* TEXT SHOWN:
■ ■ ■ ■ ■ ■ ■
@@monad_tcp Hello, sorry to bother you, but what do you mean by that? Are the defects the empty lines between circles at the end? And what are you referring to when you say it happens in nature too?
@@EliorFureraj15 I'm not too well read on the subject. but I believe they are speaking of how the balls naturally fall into a perfect tesselation, however between the large clumps are empty spaces. and in nature, crystal structures form these sort of semi-perfect tesselations that don't always perfectly fit together. lmk if I helped at all, and if not I'd love to try and explain it a bit more :)
@@TheRealFlenuan I was thinking the same thing with propagating against the flow. It can fascinate you without beeing accurate. It's just a fun thing to think about.
@@TheRealFlenuan it's only inaccurate because the engine can't cope with granting infinite force propagation beyond n particles from the initial collision, such that the original particle must assume there's a solid floor somewhere beneath it, and now gravity goes out the window. "Turtles all the way down" should become the textbook name of this problem. Feel free to use it.
It's parallelized using a threads pool library I made. But it's far from perfect, there are some bugs and the threads workload isn't very well balanced.
for some reason, when I watched the video, I imagined orchestra music playing in my head that got higher in pitch every time you increase the circle drop rate
2:00 I like that shock wave that traveled backward. I remembered there is a similar phenomenon in trans-sonic flow. Been a while since i took fluid dynamic.
I've played around with these before, you see a different kinds of fluid dynamics in these systems, you can drag large objects through it and it'll simulate the vacuum area that gets dragged behind it along with the turbulence you would expect... All that from simple repulsive balls..
■ ■ ■ ■ ■ ■ ■
* ENTRIES SUPPLIED:
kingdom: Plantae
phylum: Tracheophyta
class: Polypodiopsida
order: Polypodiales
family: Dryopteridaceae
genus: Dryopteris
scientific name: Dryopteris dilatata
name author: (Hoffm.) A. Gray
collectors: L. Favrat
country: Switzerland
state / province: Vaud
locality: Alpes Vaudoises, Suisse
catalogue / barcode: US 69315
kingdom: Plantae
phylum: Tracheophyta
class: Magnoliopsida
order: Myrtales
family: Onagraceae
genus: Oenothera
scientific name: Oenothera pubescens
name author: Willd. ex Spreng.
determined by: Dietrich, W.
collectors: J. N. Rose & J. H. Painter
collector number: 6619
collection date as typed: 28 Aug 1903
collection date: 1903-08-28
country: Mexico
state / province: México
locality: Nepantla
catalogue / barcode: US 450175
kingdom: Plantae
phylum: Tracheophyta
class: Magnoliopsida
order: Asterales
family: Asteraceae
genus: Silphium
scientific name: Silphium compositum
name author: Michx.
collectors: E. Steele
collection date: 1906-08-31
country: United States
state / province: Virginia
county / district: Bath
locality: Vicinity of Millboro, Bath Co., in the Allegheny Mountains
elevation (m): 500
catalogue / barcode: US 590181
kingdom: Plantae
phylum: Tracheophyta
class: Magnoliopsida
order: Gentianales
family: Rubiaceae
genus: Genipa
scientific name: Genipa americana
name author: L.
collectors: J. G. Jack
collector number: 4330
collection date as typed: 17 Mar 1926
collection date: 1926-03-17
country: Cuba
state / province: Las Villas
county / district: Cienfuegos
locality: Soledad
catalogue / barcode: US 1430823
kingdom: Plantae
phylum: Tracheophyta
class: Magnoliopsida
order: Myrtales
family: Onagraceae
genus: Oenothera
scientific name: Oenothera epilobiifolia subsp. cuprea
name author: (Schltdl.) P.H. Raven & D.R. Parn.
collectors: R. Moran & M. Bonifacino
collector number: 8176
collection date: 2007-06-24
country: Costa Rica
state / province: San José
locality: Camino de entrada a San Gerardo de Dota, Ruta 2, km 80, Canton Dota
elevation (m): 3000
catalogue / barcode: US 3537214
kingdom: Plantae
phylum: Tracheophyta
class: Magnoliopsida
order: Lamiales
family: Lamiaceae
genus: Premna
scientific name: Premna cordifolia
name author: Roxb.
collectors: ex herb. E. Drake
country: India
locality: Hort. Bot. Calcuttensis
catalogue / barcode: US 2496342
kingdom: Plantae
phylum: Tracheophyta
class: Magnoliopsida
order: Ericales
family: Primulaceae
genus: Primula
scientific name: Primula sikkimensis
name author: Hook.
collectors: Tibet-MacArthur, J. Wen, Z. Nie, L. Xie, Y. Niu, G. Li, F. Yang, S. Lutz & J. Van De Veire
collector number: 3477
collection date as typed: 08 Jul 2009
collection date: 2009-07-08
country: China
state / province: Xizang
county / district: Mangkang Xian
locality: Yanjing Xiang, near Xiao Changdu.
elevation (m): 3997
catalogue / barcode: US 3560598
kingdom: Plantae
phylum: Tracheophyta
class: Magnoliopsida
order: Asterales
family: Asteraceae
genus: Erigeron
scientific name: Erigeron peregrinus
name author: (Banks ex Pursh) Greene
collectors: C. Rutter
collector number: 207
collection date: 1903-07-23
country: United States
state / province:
■ ■ ■ ■ ■ ■ ■
Rewrite the stretch of the comments from "It's parallelized using" through "very well balanced.", putting "glitches" in place of "bugs".

* WRITTEN REPLY:
It's parallelized using a threads pool library I made. But it's far from perfect, there are some glitches and the threads workload isn't very well balanced.